It is not surprising to see books being released at the centenary of the 1918 influenza pandemic, arguably the greatest infectious disease threat the human race has ever encountered. I have devoured many books on this event, covering many different facets of what was a global catastrophic biological event like no other in which up to 100 million people perished and cascading effects impacted every aspect of human civilization.
A new book focused on this topic was recently released and, unlike many other books I have read on this topic, was decidedly mixed and at times veered towards a conspiratorial tone. Books on infectious diseases are not immune from conspiratorial speculation but I was surprised it was present in one authored by an NIH physician.
Influenza: The Hundred Year Hunt to Cure the Deadliest Disease in History by Dr. Jeremy Brown is a book that delves in depth into the origins of the pandemic virus and the quest to unlock its secrets. This is the book’s strong suit. Dr. Brown, fittingly begins his book with an anecdote set in Pittsburgh recounting the harrowing experience of a young woman ravaged with influenza who required extra-corporeal support. (This patient, coincidently was taken care of at UPMC and I think I was one of the physicians who initially saw her.) Dr. Brown’s book has many positive attributes that include:
A discussion of early treatments of influenza (including blood-letting)
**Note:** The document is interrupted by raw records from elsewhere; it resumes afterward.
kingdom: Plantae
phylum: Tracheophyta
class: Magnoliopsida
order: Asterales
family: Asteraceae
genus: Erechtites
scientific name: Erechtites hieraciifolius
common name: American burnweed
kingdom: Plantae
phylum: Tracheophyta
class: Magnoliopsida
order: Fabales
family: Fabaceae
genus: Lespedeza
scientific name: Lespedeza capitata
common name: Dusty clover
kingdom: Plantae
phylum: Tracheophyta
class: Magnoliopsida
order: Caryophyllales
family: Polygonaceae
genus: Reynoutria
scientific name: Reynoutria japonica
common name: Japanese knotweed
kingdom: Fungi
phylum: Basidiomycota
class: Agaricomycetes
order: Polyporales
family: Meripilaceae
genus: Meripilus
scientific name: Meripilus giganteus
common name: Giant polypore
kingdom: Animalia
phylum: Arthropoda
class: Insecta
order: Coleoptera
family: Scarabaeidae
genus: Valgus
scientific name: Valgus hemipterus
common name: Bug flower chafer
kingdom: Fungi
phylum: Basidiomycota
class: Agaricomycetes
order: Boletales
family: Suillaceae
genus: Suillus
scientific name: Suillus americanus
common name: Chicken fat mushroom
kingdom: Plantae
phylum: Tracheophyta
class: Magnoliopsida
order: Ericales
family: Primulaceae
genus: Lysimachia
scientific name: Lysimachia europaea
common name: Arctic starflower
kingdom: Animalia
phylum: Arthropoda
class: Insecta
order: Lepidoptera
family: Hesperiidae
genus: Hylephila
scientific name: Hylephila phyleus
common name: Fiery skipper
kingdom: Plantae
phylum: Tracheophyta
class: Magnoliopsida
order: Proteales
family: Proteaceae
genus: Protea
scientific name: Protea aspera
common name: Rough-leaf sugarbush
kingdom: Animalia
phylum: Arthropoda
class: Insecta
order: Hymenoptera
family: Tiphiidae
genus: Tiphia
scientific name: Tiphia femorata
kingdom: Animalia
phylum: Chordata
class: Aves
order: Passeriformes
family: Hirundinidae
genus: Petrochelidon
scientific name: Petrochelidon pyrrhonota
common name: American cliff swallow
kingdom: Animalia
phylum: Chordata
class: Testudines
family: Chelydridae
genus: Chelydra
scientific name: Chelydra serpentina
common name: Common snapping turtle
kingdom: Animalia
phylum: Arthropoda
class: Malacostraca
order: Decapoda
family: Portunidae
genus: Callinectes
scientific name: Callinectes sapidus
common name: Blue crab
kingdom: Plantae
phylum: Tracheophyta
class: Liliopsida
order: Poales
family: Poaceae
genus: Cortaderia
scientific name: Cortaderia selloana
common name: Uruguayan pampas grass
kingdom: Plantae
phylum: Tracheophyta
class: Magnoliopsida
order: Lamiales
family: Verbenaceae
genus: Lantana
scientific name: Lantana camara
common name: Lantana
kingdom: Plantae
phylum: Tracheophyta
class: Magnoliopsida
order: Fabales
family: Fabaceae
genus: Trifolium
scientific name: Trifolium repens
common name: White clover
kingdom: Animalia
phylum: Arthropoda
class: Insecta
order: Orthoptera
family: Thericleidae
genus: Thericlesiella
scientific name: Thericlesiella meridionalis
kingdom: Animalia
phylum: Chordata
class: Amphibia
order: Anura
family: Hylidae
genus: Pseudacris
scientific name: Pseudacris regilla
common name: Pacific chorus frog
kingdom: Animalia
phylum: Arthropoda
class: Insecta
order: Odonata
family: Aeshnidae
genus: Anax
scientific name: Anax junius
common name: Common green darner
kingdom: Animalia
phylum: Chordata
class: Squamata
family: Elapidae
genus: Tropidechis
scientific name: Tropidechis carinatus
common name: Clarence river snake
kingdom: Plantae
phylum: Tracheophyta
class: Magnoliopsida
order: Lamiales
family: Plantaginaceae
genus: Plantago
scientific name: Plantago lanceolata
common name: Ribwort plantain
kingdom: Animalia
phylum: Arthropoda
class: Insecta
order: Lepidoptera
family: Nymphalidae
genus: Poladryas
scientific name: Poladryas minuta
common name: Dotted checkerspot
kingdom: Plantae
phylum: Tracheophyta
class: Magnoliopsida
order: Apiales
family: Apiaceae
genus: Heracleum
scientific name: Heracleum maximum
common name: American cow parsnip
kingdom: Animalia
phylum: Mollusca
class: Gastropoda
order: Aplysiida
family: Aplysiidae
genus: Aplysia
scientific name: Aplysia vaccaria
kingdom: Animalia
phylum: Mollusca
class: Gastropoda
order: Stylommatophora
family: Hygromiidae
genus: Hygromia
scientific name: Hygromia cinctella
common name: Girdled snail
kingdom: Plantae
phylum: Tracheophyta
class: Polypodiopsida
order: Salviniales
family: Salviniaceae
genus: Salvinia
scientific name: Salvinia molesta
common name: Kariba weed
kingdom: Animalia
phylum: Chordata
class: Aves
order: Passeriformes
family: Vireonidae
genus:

An exploration of hypotheses regarding the extraordinary impact of the 1918 virus
The resurrection, via science, of the 1918 influenza virus
I found his discussion of the cascading impact of flu on the life insurance and pension industries particularly illuminated as it illustrated how economically important pandemics and severe influenza seasons can be (good for the pension industry bad for life insurance companies).
Brown also explores the differences in how flu is conceptualized in different countries. In the US, there is an aggressive approach to influenza with universal vaccination as a goal and a stress on the complications of flu while in the UK a decidedly different approach is taken. In the UK, cost-effectiveness analysis (necessitated by their socialized, single-payer healthcare system) has found that the optimal targets for vaccination are children, the elderly, and those at risk for complications — the cost-effectiveness analysis is restricted to direct healthcare costs and does not account for absenteeism, lost income, and other costs. Interestingly, Brown also draws attention to the British “keep calm and carry on” attitude towards influenza which is thought of as just “a bit of a nuisance” with no mention of the severe complications such as death that are highlighted on the CDC website but not the NHS.
Where I depart with Dr. Brown is on his position on flu antivirals and flu testing. With respect to flu testing, Dr. Brown, who works as an emergency medicine physician, is of the mind that it does not change treatment and the epidemiological value gained by specifically diagnosing cases does not justify the expense and the effort of reporting cases to public health authorities. Dr. Brown tends to treat patients with over-the-counter medications and the test does not change his treatment. However, multiple studies have shown that many flu patients are inappropriately prescribed antibacterial treatments and flu testing enhances antibiotic stewardship. Moreover, some hospitals collect flu data and use it to trigger specific actions from infection control and hospital administration when the season is in effect. This anathema to testing also likely derives from Dr. Brown’s position on antiviral therapy for influenza.
There is a group of individuals, of which I believe Dr. Brown is a part, that doubt the efficacy of antiviral medications to make meaningful impacts on influenza. Drawing on the studies in healthy individuals with flu which revealed a modest decrement in symptoms, this group eschews the use of flu in high risk patients for whom the drug is considered life-saving based on observational data. Indeed, such a position of liberal use of antivirals in those at high risk for complications is embraced by the Infectious Disease Society of America (IDSA) guidelines. Dr. Brown also engages in speculation regarding the pandemic stockpiling of Tamiflu and the lobbying efforts of Roche, tying them to a suicide of a wealthy lobbyist who worked to raise awareness of the threat of avian influenza.
Overall, I recommend this book to those interested in influenza and the 1918 pandemic. The book is well-written and easily accessible however I do believe non-medical readers should approach the book with an active mind but could still have time grappling with the arguments made regarding antiviral therapy and diagnostic testing. For those with more knowledge of influenza, it is a good read that will challenge you to dissect arguments while learning more about flu.